Brian Dipert - March 16, 2000

If you believed everything the silicon manufacturers say, you'd all be designing with 1 million-gate FPGAs, 256-Mbit DRAMs, 64-Mbit flash memories, and 800-MHz processors. All it takes to come back to reality, however, is a glance at the discussion traffic on electronics-focused Internet newsgroups or the download statistics from EDN Access or other Web sites that deliver electronics documentation. Some of the most requested data sheets are those for 22V10 PALs, 256-kbit SRAMs, 1-Mbit EPROMs, and 8-bit microcontrollers. Few engineers work at the leading edge of technology. For most, products from last year's press releases are adequate and represent a safer, more cost-effective design path.

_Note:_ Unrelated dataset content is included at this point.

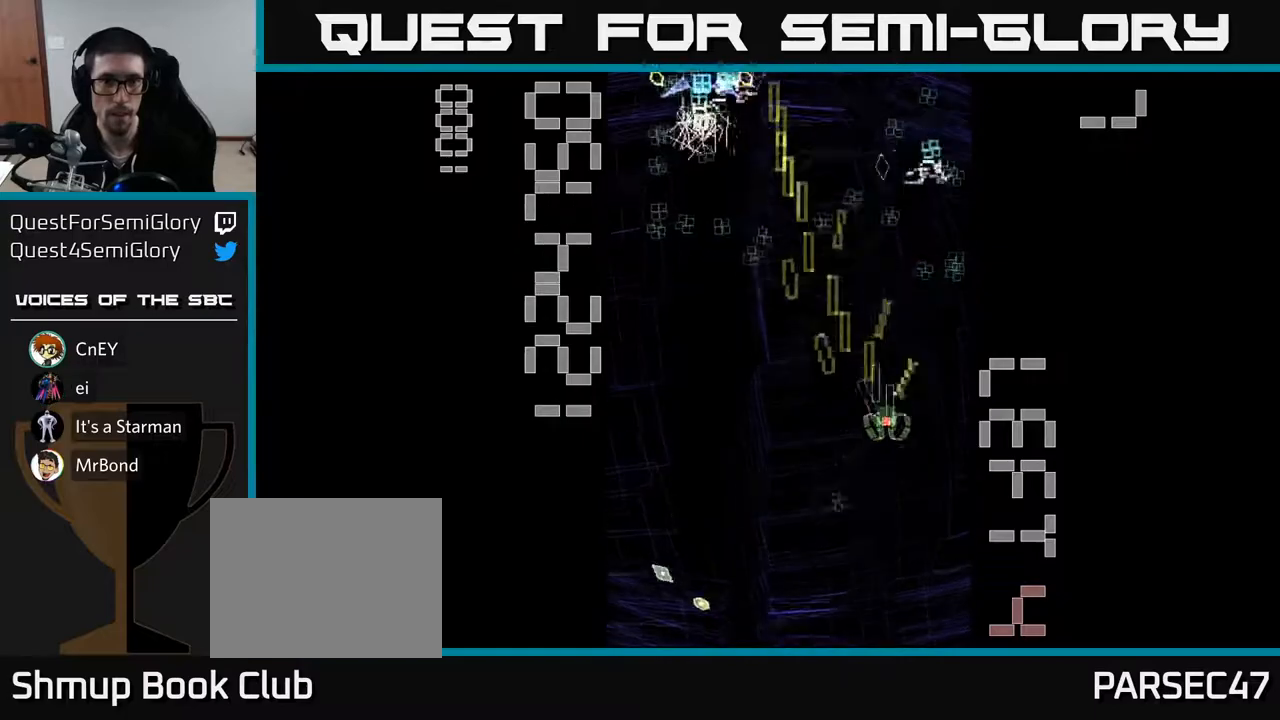
{"buttons": ["X", "R2", "DPAD_LEFT"], "left_stick": "center", "events": [[50, "DPAD_UP", "up"]]}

This article discusses programmable-logic devices and conducts a cost-versus-feature comparison for each vendor that offers both low-cost and enhanced-feature PLDs and FPGAs. For PLDs, the common comparison point is macrocell count. The FPGA comparisons occur mostly at a common logic-cell count, a task complicated in some cases by the logic-cell differences among architectures. However, this article avoids comparing gate counts whenever possible, because on-chip resources other than logic, such as embedded memory, affect this often-nebulous specification, which also greatly depends on your FPGA application (Reference 1).

Common ground

Having first warned you not to generalize one vendor's low-cost and enhanced-feature differentiation to all programmable-logic suppliers, I'll now contradict myself by discussing some of the frequently encountered similarities in cost-versus-feature trade-offs. However, make sure you also read through the vendor-specific sections that follow to get a complete picture.

Manufacturers frequently employ proven, high-volume manufacturing processes to construct their low-cost devices instead of the leading-edge lithographies that their premium product lines use (Reference 2). This decision results in several trade-offs. Low-cost product families often don't extend to the largest logic capacities available with feature-rich devices, though they frequently
extend below the size of the smallest premium parts. As a result, you don't have to pay for logic resources you don't need with moderately sized designs. A similar analogy holds true for embedded memory: Cost-conscious architectures often omit it or restrict its size and function, but if you don't need it, why pay for it?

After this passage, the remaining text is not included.